The problem with this methodology is that it creates a double counting distortion, in the best case scenario. Furthermore, that kind of advice could lead to people reaching the wrong conclusions about the actual rate of endogamy among their DNA matches.
The endogamy among some populations, e.g. Roma, is so heavy that it makes AJ endogamy look like a cakewalk by comparison. Yet the former are barely grazed by Ancestry’s TIMBER. Meanwhile, those of British descent get pummeled and hammered by TIMBER at a rate disproportionate to their actual level of endogamy, which is broadly agreed to be at the mild end of the spectrum.
Ditto for Ashkenazi Jews, believe it or not, at least in the disproportionate sense, and those who are partially AJ get it even worse. It would help to explain why there is such a sharp drop between 2C and 3C, with the average segment size among Ashkenazim in the Close Family to the 2nd Cousin cM range being similar to populations in the Mild Endogamy category, while the average segment size for the 3rd Cousin to Distant Cousin cM range being similar to populations in the Extensive Endogamy category. The fact that Ashkenazi Jews are awkwardly straddling these two disparate categories should have been a clue that something is off. Although part of it has to do with the historical tempo of AJ endogamy, that’s not the whole story. It’s also an artifact of the ham-fisted way that Ancestry decides if you are TIMBER-worthy, which causes bizarre discontinuities.
Anyone who can guess why these two groups get the brunt of TIMBER deserves a free year of Pro Tools, or a decade. Hint: Ancestry’s TIMBER algorithm has a major base rate problem.
The fact that Ancestry limits TIMBER to cMs below 90 could be a hint that even they don’t have much faith in its own validity, and are actually more concerned with keeping our match lists to a “manageable” size, a 23&me style truncation by a different name. As opposed to doing it in a less micromanaging way, such as providing us with the ability to order our matches by longest segment or average segment size, or by introducing a chromosome browser or a triangulation tool.
Plus, we know that the 90 cM limit is not some magical safe harbor that makes it immune to the effects of pedigree collapse or endogamy, with the zone of endogamy extending well above it for some populations. And since that’s where the closer matches are, that’s also where a valid TIMBER, as opposed to the current overwrought, sloppy, in your face one would be most helpful. It’s small comfort knowing that you have to wade through hundreds of endogamous IBS matches mixed in with the valid ones to reach the still potentially mis-TIMBERed ones below 90 cM.
The takeaway is that everyone gets shafted by TIMBER, albeit from different ends, with some systemically over-TIMBERed and some systemically under-TIMBERed. Ancestry’s TIMBER algorithm deserves to be viewed in the same light as MyHeritage’s overeager imputation algorithm which so generously gifts us those beloved phantom Frankensegments, and not simply taken at face value.
Ancestry’s TIMBER is also causing knock-on problems for their AutoCluster tool. The other implication is that the data in the Shared cM Project is corrupted in the sub-90 cM range, and isn’t comparable across different populations.
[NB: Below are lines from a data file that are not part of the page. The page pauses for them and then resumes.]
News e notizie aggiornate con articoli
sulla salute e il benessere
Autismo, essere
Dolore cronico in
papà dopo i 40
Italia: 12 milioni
Yes, this issue seriously needs to be brought to the attention of TPTB at Ancestry, and not merely hand-waved away, as it’s already caused much misunderstanding and confusion.
There’s more that I can say on the matter, but I’m trying to keep my comment “manageable” here. I know it would have no hope of making it through at, say GGTT.
I agree that TIMBER is imperfect, especially for groups that are underrepresented in the database, because they probably don’t have enough of a reference sample to assess the “pileups.” I can’t think of a mechanism that would cause overcorrection for groups like Brits and Ashkanzim. Can you?
(Apologies for the delay in posting. I was at RootsTech.)